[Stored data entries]
----------
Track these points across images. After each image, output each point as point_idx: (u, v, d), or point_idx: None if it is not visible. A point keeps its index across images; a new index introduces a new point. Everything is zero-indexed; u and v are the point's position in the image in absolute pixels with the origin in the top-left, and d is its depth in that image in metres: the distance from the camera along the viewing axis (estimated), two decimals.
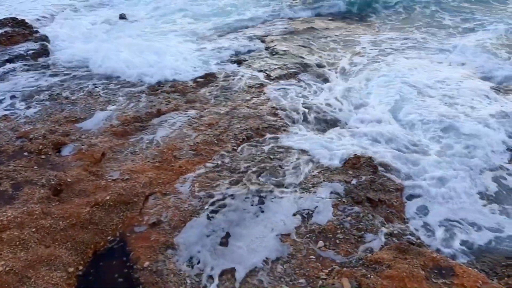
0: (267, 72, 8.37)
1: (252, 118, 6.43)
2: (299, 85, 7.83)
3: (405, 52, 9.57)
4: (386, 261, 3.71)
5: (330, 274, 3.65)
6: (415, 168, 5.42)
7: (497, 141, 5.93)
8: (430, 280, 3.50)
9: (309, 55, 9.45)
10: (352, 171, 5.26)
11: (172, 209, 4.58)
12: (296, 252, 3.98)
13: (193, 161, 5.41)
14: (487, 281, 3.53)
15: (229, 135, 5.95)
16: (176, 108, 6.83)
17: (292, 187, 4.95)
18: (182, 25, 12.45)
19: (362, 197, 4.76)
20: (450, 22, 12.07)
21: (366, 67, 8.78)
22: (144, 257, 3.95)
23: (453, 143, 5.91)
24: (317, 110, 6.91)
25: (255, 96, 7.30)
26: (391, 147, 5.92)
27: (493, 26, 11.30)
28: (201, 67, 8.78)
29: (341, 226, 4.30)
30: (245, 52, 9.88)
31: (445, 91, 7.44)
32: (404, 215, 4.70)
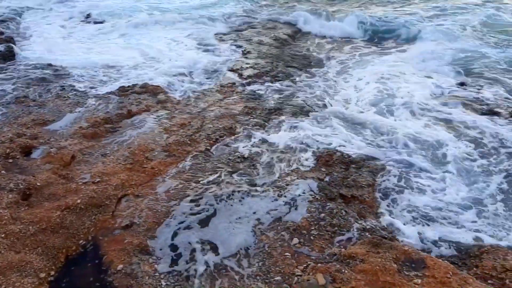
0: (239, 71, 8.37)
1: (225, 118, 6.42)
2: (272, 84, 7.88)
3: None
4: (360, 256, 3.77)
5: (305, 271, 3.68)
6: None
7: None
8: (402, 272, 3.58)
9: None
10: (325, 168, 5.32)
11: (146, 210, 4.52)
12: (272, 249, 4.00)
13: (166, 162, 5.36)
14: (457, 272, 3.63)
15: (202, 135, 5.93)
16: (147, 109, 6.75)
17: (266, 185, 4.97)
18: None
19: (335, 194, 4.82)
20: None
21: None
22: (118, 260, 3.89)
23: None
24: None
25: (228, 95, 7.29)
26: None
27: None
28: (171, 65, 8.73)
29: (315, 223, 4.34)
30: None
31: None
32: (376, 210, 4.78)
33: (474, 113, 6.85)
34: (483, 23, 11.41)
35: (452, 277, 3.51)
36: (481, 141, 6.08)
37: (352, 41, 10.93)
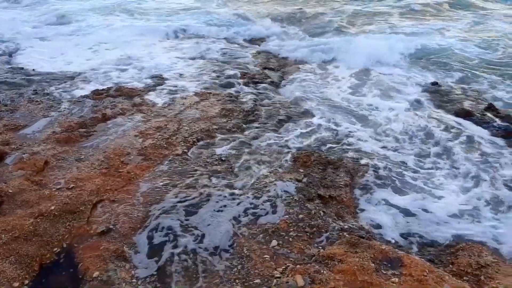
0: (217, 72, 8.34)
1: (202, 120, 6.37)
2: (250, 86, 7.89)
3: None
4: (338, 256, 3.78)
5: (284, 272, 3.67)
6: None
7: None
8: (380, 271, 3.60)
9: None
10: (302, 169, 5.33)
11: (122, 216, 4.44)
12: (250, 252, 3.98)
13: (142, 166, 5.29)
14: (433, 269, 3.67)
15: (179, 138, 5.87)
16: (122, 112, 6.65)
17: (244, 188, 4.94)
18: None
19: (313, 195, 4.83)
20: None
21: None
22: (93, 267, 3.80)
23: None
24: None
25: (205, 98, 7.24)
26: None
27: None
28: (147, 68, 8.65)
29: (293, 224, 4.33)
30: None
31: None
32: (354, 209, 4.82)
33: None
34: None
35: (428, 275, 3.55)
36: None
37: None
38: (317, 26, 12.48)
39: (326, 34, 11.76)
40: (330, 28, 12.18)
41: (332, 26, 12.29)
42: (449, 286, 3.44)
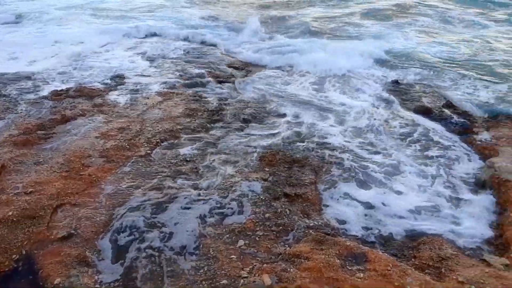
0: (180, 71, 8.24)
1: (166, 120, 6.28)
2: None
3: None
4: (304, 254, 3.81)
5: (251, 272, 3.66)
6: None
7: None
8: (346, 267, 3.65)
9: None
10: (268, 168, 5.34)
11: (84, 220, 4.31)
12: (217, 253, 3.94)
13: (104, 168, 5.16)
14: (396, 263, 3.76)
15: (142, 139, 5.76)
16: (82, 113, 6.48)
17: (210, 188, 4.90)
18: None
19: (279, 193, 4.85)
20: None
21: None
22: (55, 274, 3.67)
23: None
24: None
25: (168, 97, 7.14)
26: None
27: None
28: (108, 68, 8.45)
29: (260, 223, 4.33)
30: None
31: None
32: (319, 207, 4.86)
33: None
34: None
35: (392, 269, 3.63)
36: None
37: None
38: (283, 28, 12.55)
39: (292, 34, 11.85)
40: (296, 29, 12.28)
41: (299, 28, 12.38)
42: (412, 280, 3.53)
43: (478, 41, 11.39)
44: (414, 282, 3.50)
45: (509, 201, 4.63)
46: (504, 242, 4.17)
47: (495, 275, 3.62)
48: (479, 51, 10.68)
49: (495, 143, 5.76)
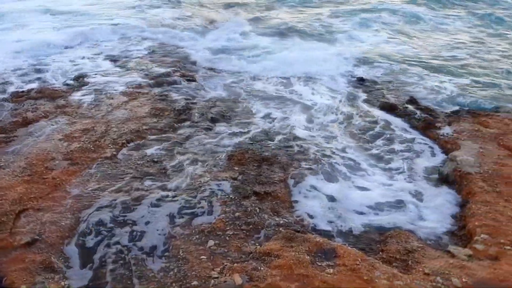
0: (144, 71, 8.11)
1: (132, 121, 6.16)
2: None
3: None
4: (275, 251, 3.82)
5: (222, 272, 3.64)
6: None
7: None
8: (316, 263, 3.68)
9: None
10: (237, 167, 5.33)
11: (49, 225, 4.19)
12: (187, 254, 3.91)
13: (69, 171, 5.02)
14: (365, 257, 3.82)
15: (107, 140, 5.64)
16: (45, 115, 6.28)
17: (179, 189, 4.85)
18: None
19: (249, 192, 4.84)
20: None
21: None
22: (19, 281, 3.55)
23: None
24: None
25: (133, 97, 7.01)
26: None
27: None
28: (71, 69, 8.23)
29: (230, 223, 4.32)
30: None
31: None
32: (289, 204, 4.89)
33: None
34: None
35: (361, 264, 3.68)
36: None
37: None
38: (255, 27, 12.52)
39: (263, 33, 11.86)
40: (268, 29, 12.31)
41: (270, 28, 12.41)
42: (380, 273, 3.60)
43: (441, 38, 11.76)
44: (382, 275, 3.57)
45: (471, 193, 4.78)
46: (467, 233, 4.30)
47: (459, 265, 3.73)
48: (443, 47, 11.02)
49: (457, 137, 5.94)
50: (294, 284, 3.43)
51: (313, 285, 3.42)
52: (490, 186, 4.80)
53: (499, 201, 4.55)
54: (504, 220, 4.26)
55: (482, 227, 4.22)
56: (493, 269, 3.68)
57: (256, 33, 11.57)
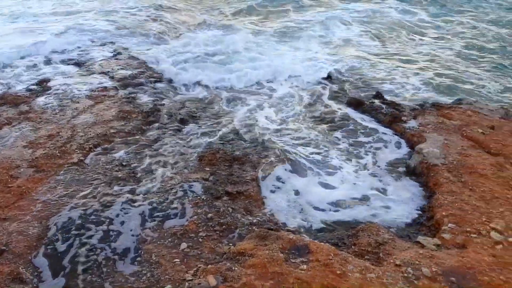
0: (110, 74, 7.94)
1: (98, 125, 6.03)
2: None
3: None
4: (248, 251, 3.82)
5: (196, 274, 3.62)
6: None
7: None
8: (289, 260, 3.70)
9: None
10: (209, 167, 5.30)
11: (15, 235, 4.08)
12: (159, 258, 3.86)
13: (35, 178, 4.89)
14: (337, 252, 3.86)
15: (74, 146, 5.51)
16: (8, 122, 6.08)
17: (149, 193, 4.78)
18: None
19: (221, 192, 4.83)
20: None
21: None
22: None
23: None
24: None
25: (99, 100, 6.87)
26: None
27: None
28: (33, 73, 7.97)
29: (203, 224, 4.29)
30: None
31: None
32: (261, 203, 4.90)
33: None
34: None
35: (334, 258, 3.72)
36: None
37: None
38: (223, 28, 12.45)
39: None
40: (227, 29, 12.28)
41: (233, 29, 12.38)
----------
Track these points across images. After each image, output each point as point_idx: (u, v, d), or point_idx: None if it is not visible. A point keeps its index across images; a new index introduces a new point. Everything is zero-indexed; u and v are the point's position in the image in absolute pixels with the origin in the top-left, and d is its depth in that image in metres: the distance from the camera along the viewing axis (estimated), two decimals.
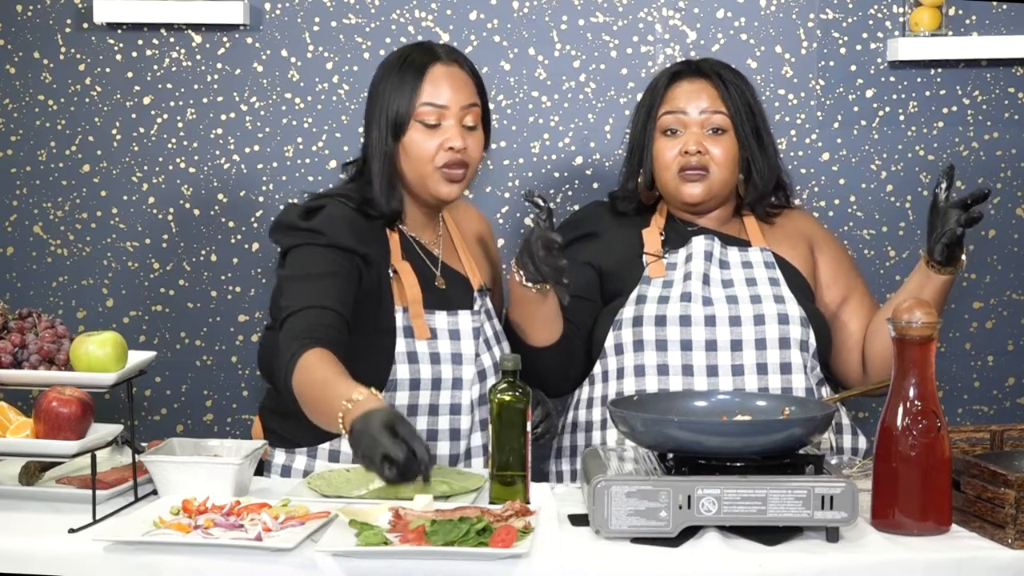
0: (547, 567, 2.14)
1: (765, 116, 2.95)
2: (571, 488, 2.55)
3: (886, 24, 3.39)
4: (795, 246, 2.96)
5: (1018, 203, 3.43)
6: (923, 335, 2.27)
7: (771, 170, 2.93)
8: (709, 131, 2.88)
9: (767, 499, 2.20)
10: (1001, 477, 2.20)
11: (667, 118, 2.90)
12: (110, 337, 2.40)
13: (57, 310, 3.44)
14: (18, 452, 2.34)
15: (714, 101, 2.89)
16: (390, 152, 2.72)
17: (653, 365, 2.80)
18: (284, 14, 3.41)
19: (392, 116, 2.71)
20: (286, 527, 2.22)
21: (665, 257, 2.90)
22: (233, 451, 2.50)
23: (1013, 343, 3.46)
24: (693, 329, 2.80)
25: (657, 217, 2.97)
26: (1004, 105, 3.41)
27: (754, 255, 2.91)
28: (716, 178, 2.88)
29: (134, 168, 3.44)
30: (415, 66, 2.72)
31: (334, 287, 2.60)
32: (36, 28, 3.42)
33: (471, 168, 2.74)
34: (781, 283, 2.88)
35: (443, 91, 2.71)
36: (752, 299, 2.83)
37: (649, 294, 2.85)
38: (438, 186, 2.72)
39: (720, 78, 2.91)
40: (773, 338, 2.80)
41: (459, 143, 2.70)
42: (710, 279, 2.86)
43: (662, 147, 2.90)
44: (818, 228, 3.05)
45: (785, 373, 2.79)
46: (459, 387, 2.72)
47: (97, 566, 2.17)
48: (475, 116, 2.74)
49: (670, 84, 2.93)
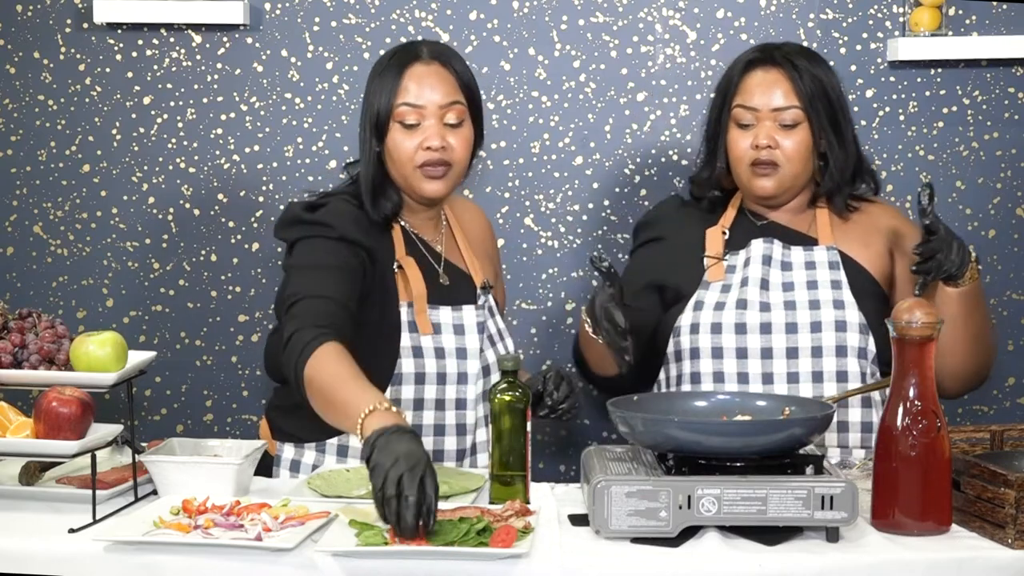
----------
▸ **Goal of the exercise**: From the records above, copy only the lines starting with the line that holds "7: (497, 141, 5.93)" and going on through the line that holds "30: (245, 52, 9.88)", exactly as written.

▸ **Your response**:
7: (497, 141, 5.93)
8: (430, 280, 3.50)
9: (309, 55, 9.45)
10: (352, 171, 5.26)
11: (172, 209, 4.58)
12: (296, 252, 3.98)
13: (193, 161, 5.41)
14: (487, 281, 3.53)
15: (229, 135, 5.95)
16: (176, 108, 6.83)
17: (292, 187, 4.95)
18: (182, 25, 12.45)
19: (362, 197, 4.76)
20: (450, 22, 12.07)
21: (366, 67, 8.78)
22: (144, 257, 3.95)
23: (453, 143, 5.91)
24: (317, 110, 6.91)
25: (255, 96, 7.30)
26: (391, 147, 5.92)
27: (493, 26, 11.30)
28: (201, 67, 8.78)
29: (341, 226, 4.30)
30: (245, 52, 9.88)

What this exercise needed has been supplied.